According to the HTTP specification, 504 is returned when "The server was acting as a gateway or proxy and did not receive a timely response from the upstream server." In general, 504 is caused due to slow network. If it was the case in my git clone failure, I thought that either the network between my git client and GitHub or the network between GitHub front-end and back-end might have a trouble. For the latter case, we cannot do anything but wait for GitHub to recover. But, for the former case, there may be some workarounds, so I started to read the source code of git.
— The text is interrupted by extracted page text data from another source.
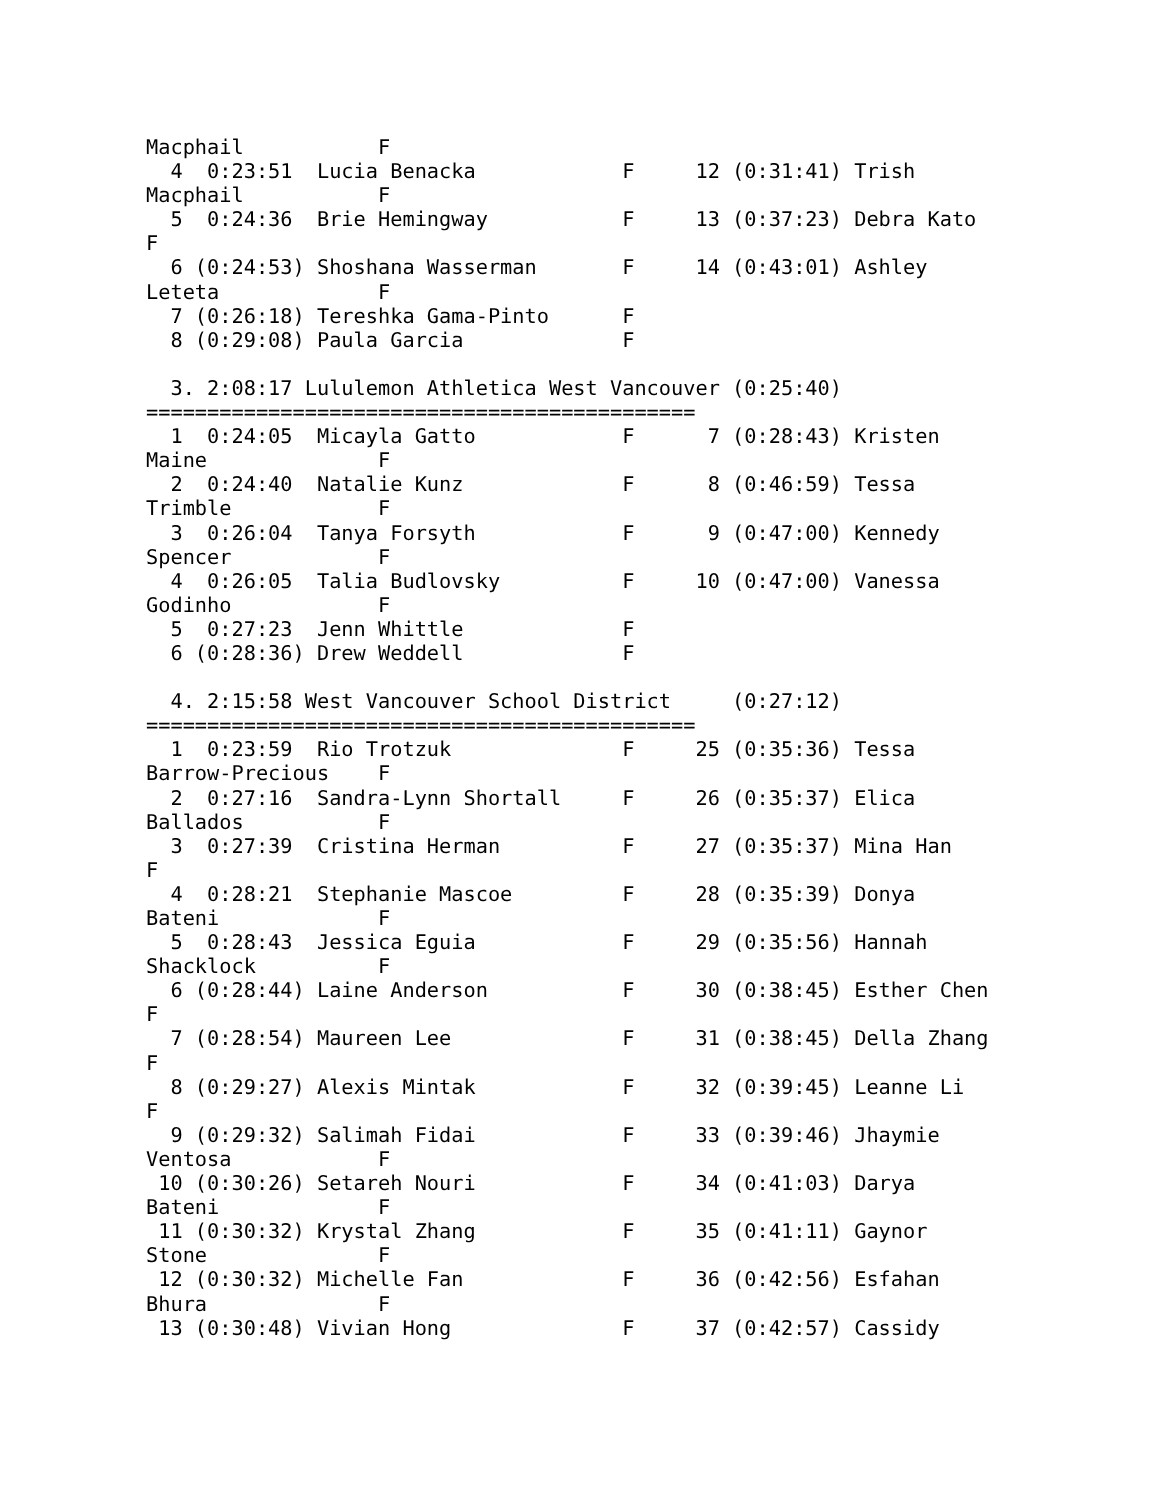Macphail           F
  4  0:23:51  Lucia Benacka            F     12 (0:31:41) Trish
Macphail           F
  5  0:24:36  Brie Hemingway           F     13 (0:37:23) Debra Kato
F
  6 (0:24:53) Shoshana Wasserman       F     14 (0:43:01) Ashley
Leteta             F
  7 (0:26:18) Tereshka Gama-Pinto      F
  8 (0:29:08) Paula Garcia             F

  3. 2:08:17 Lululemon Athletica West Vancouver (0:25:40)
=============================================
  1  0:24:05  Micayla Gatto            F      7 (0:28:43) Kristen
Maine              F
  2  0:24:40  Natalie Kunz             F      8 (0:46:59) Tessa
Trimble            F
  3  0:26:04  Tanya Forsyth            F      9 (0:47:00) Kennedy
Spencer            F
  4  0:26:05  Talia Budlovsky          F     10 (0:47:00) Vanessa
Godinho            F
  5  0:27:23  Jenn Whittle             F
  6 (0:28:36) Drew Weddell             F

  4. 2:15:58 West Vancouver School District     (0:27:12)
=============================================
  1  0:23:59  Rio Trotzuk              F     25 (0:35:36) Tessa
Barrow-Precious    F
  2  0:27:16  Sandra-Lynn Shortall     F     26 (0:35:37) Elica
Ballados           F
  3  0:27:39  Cristina Herman          F     27 (0:35:37) Mina Han
F
  4  0:28:21  Stephanie Mascoe         F     28 (0:35:39) Donya
Bateni             F
  5  0:28:43  Jessica Eguia            F     29 (0:35:56) Hannah
Shacklock          F
  6 (0:28:44) Laine Anderson           F     30 (0:38:45) Esther Chen
F
  7 (0:28:54) Maureen Lee              F     31 (0:38:45) Della Zhang
F
  8 (0:29:27) Alexis Mintak            F     32 (0:39:45) Leanne Li
F
  9 (0:29:32) Salimah Fidai            F     33 (0:39:46) Jhaymie
Ventosa            F
 10 (0:30:26) Setareh Nouri            F     34 (0:41:03) Darya
Bateni             F
 11 (0:30:32) Krystal Zhang            F     35 (0:41:11) Gaynor
Stone              F
 12 (0:30:32) Michelle Fan             F     36 (0:42:56) Esfahan
Bhura              F
 13 (0:30:48) Vivian Hong              F     37 (0:42:57) Cassidy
In the source code of git, the error message "The remote end hung up unexpectedly" is written only in safe_read() function in pkt-line.c. Reading the source code further made me conclude that the error occurred in git-upload-pack command in my case (as the log message implied).

The man page of git-upload-pack says that the command accepts "--timeout=<seconds>" option and that git-upload-pack is invoked by git-fetch-pack. I thought that passing a long timeout value to git-upload-pack via git-fetch-pack might solve the problem.

The man page of  git-fetch-pack says that git-fetch-pack provides "--upload-pack=<path>" option to specify the path of git-upload-pack command and that if the option is omitted, PATH environment variable is referred to to search for git-upload-pack.

Because I could not find a smart way to pass "--timeout=<seconds>" option to git-upload-pack, I created my own git-upload-pack (shell script) like below,

$ mkdir bin
$ vi bin/git-upload-pack

#!/bin/sh
exec /usr/local/bin/git-upload-pack --timeout=300 "$@"

and ran git clone as follows.

$ PATH="${PWD}/bin:${PATH}" git clone ...

This worked for me! I found a workaround?!

Right after the above successful trial, I tried git clone again without the workaround to check if the workaround had been the key for the success. However, the trial without the workaround also succeeded. Oh, it seemed that GitHub had recovered before I could confirm my workaround... Hmm...

Well, so, my conclusion is that I should simply wait for GitHub to recover when GIT_TRACE=1 git clone reports "HTTP code = 504".